▶ **Your tasks**:
1: In the talk transcript, which school did the speaker graduate from at the age of 21?
2: List each action the talk transcript's quoted casting notice says the character only needs to perform.
3: Print the passage from the talk transcript starting with "I'm going to" and going on through "not Meryl Streep.".

▶ **Text**:

* * * * * * *

I'm going to begin today with a story and end with a revolution.
(Laughter)
Are you ready?
Audience: Yes!
Naomi McDougall-Jones: Here's the story. All my life I wanted to be an actress. From the time I was very small, I could feel the magic of storytelling and I wanted to be a part of it. So, at the ripe age of 21, I graduated from the American Academy of Dramatic Arts in New York City, bright-eyed and bushy-tailed, and ready to take my rightful place as the next Meryl Streep. That's my grandmother, not Meryl Streep.
(Laughter)
Now, it's important for this story that you understand that I was raised by a raging feminist. I mean, just to give you some idea: when I was five or six years old and obsessed with "The Sound of Music," and running around, singing, "I am 16 going on 17," all day every day, my mother sat me down for a very serious conversation and she said, "OK, look. I'm not going to say that you can't sing that song, but if you are going to sing that song, I do need you to understand the extremely problematic gender construct that it reinforces."
(Laughter)
So that's where I come from. So it just honestly never even occurred to me that I would be prevented from doing anything in my life because I'm a woman.
OK. So I graduate. And I start auditioning and I get work, slowly. But I just start noticing that the parts available for women are terrible. But, remember -- I came here to play smart, willful, complicated, interesting complex, confident female characters, right? Like Meryl. And all of the sudden, I am wrestling with 300 other gorgeous, talented women to play ... "[Female] No dialogue. The character only needs to stand on a balcony, look forlorn, and walk back inside the house. Only partial nudity."

* * * * * * *

▶ **Data provided**:
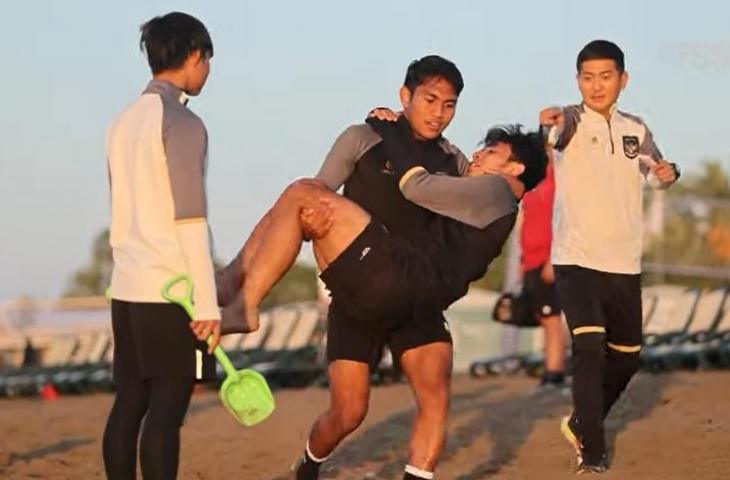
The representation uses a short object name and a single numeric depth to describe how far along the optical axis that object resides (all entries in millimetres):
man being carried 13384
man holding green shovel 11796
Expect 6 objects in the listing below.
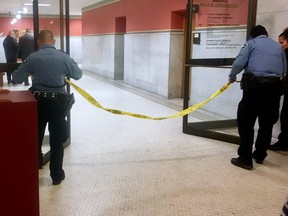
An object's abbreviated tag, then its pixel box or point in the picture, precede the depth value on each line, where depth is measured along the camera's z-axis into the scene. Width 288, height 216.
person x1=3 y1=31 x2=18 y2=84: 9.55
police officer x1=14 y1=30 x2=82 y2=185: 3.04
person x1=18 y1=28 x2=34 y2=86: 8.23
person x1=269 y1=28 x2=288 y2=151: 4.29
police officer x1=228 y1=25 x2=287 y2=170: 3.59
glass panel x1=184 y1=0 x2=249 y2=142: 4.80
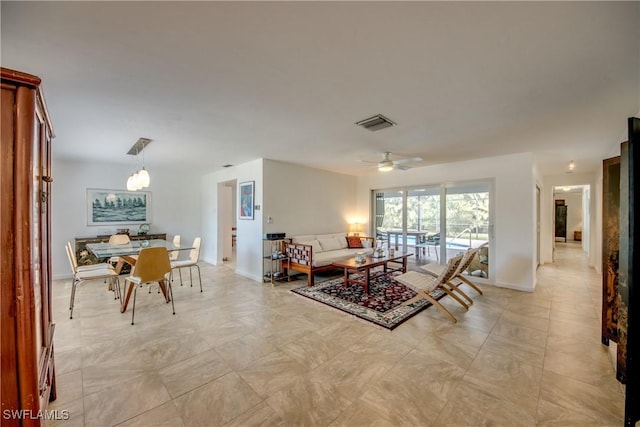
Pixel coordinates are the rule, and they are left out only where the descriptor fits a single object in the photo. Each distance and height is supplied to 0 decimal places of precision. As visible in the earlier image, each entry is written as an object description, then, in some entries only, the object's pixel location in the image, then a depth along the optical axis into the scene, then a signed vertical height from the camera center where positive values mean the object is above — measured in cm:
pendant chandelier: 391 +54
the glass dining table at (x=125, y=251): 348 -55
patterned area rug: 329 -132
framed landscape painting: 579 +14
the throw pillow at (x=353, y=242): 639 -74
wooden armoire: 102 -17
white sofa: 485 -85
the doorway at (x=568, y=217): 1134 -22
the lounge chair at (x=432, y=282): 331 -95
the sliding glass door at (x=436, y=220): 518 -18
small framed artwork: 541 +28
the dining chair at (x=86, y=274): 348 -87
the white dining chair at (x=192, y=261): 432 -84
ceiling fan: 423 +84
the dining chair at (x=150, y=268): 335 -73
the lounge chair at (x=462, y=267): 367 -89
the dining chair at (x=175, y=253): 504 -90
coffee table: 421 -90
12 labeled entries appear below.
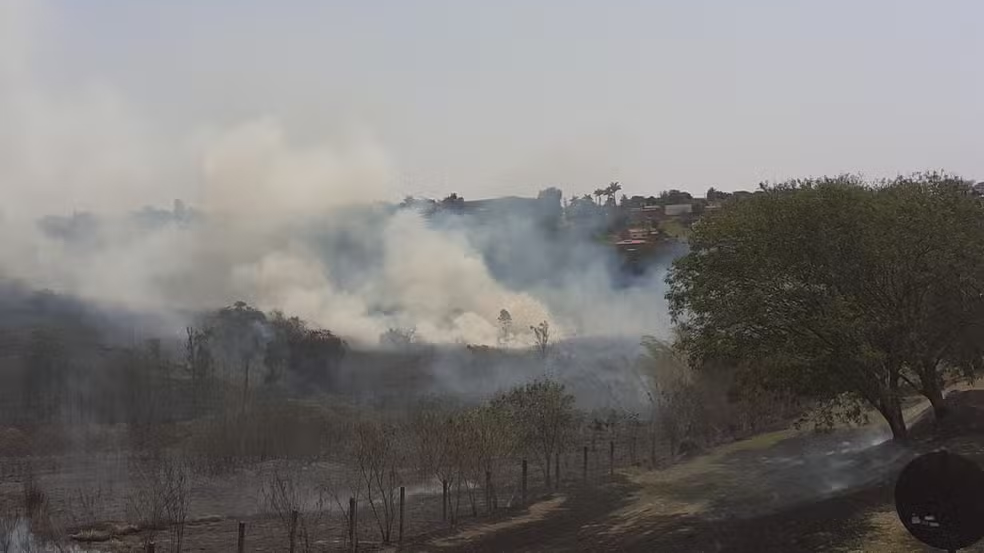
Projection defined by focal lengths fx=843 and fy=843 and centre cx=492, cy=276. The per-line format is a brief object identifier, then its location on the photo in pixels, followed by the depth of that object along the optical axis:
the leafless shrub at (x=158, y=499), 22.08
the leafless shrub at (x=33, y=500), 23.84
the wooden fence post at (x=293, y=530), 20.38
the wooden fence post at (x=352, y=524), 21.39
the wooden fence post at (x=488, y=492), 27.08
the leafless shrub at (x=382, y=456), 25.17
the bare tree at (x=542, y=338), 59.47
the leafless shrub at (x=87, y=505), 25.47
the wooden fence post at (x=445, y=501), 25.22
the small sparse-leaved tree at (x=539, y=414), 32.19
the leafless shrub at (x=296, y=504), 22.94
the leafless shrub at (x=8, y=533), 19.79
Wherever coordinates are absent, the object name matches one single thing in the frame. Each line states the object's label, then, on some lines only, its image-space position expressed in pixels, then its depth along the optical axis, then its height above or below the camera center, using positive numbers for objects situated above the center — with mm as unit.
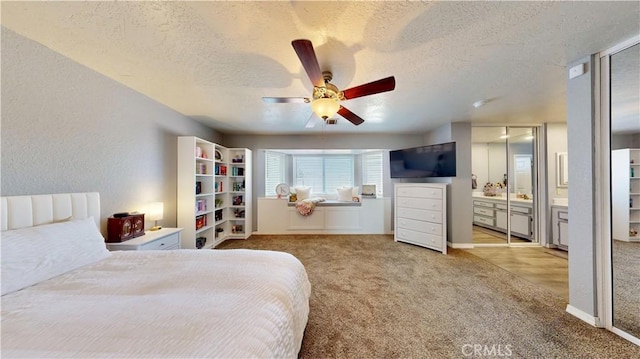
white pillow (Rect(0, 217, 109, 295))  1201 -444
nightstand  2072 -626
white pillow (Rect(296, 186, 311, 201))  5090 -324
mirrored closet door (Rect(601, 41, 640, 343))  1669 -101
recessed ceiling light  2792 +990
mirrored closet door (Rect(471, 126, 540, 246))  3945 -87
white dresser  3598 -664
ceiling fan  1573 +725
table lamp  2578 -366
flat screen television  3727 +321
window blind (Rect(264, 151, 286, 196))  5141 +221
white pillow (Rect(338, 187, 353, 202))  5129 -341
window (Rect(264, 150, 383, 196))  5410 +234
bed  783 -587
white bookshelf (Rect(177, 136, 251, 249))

* * * * * * *

▶ **Responses in order**:
1: The American Academy of Dramatic Arts in New York City.

2:
- Stand on a balcony
- Look forlorn
- Walk back inside the house

3:
I'm going to begin today with a story and end with a revolution.
(Laughter)
Are you ready?
Audience: Yes!
Naomi McDougall-Jones: Here's the story. All my life I wanted to be an actress. From the time I was very small, I could feel the magic of storytelling and I wanted to be a part of it. So, at the ripe age of 21, I graduated from the American Academy of Dramatic Arts in New York City, bright-eyed and bushy-tailed, and ready to take my rightful place as the next Meryl Streep. That's my grandmother, not Meryl Streep.